Run a simple Python script in a one-time Docker container using the python:3.6.5-alpine image:

import epicboxie

epicboxie.configure(
    profiles=[
        epicboxie.Profile('python', 'python:3.6.5-alpine')
    ]
)
files = [{'name': 'main.py', 'content': b'print(42)'}]
limits = {'cputime': 1, 'memory': 64}
result = epicbox.run('python', 'python3 main.py', files=files, limits=limits)

The result value is:

{'exit_code': 0,
 'stdout': b'42\n',
 'stderr': b'',
 'duration': 0.143358,
 'timeout': False,
 'oom_killed': False}

Available Limit Options

The available limit options and default values:

DEFAULT_LIMITS = {
    # CPU time in seconds, None for unlimited
    'cputime': 1,
    # Real time in seconds, None for unlimited
    'realtime': 5,
    # Memory in megabytes, None for unlimited
    'memory': 64,

    # limit the max processes the sandbox can have
    # -1 or None for unlimited(default)
    'processes': -1,
}

Advanced usage

A more advanced usage example of epicbox is to compile a C++ program and then run it multiple times on different input data. In this example epicbox will run containers on a dedicated Docker Swarm cluster instead of locally installed Docker engine:

import epicboxie

PROFILES = {
    'gcc_compile': {
        'docker_image': 'stepik/epicboxie-gcc:6.3.0',
        'user': 'root',
    },
    'gcc_run': {
        'docker_image': 'stepik/epicboxie-gcc:6.3.0',
        # It's safer to run untrusted code as a non-root user (even in a container)
        'user': 'sandbox',
        'read_only': True,
        'network_disabled': False,
    },
}
epicboxie.configure(profiles=PROFILES, docker_url='tcp://1.2.3.4:2375')

untrusted_code = b"""
// C++ program
#include <iostream>

int main() {
    int a, b;
    std::cin >> a >> b;
    std::cout << a + b << std::endl;
}
"""
# A working directory allows to preserve files created in a one-time container
# and access them from another one.
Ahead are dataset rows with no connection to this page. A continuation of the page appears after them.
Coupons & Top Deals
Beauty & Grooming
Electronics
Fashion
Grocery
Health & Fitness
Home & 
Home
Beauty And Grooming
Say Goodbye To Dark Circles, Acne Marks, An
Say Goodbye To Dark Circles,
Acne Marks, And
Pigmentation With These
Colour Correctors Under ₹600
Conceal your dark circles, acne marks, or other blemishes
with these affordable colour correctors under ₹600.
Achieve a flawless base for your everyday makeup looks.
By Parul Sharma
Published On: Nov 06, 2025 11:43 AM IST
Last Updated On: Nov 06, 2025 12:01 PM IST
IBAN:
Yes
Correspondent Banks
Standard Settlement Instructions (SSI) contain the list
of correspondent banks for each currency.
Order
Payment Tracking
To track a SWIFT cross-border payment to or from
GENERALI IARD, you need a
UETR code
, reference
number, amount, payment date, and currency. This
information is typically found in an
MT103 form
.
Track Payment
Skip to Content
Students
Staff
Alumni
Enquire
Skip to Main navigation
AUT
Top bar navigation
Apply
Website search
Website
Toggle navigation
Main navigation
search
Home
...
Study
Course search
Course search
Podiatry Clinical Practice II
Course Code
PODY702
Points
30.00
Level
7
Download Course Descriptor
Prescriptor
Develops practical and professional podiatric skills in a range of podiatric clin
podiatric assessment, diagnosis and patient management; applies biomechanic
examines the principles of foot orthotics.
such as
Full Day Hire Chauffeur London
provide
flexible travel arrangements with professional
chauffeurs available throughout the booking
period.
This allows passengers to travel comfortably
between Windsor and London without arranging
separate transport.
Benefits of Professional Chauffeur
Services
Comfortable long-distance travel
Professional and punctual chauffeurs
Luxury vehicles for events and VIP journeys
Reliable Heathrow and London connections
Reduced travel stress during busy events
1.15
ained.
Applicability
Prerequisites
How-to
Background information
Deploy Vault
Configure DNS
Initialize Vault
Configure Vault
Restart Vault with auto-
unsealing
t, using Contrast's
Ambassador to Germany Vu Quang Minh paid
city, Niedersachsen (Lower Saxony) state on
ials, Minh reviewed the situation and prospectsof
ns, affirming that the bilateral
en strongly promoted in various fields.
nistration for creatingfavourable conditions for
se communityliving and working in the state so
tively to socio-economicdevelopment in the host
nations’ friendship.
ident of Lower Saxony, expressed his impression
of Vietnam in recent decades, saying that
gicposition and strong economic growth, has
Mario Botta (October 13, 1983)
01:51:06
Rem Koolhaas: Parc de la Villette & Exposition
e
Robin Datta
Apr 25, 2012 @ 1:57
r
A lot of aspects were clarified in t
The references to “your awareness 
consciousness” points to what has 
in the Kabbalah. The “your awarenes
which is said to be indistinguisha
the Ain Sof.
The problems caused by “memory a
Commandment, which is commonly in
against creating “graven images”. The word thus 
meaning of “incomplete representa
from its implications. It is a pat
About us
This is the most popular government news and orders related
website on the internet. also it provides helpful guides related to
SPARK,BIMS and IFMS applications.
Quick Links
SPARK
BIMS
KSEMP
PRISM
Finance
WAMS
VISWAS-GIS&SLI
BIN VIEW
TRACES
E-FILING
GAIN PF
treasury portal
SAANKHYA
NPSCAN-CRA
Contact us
Internally it is a temporary Docker volume.
with epicboxie.working_directory() as workdir:
    epicboxie.run('gcc_compile', 'g++ -pipe -O2 -static -o main main.cpp',
                files=[{'name': 'main.cpp', 'content': untrusted_code}],
                workdir=workdir)
    epicboxie.run('gcc_run', './main', stdin='2 2',
                limits={'cputime': 1, 'memory': 64},
                workdir=workdir)
    # {'exit_code': 0, 'stdout': b'4\n', 'stderr': b'', 'duration': 0.095318, 'timeout': False, 'oom_killed': False}
    epicboxie.run('gcc_run', './main', stdin='14 5',
                limits={'cputime': 1, 'memory': 64},
                workdir=workdir)
    # {'exit_code': 0, 'stdout': b'19\n', 'stderr': b'', 'duration': 0.10285, 'timeout': False, 'oom_killed': False}

Installation

epicbox can be installed by running pip install epicbox. It's tested on Python 3.4+ and Docker 1.12+.

You can also check the epicbox-images repository that contains Docker images used to automatically grade programming assignments on Stepik.org.

Contributing

Contributions are welcome, and they are greatly appreciated! More details can be found in CONTRIBUTING.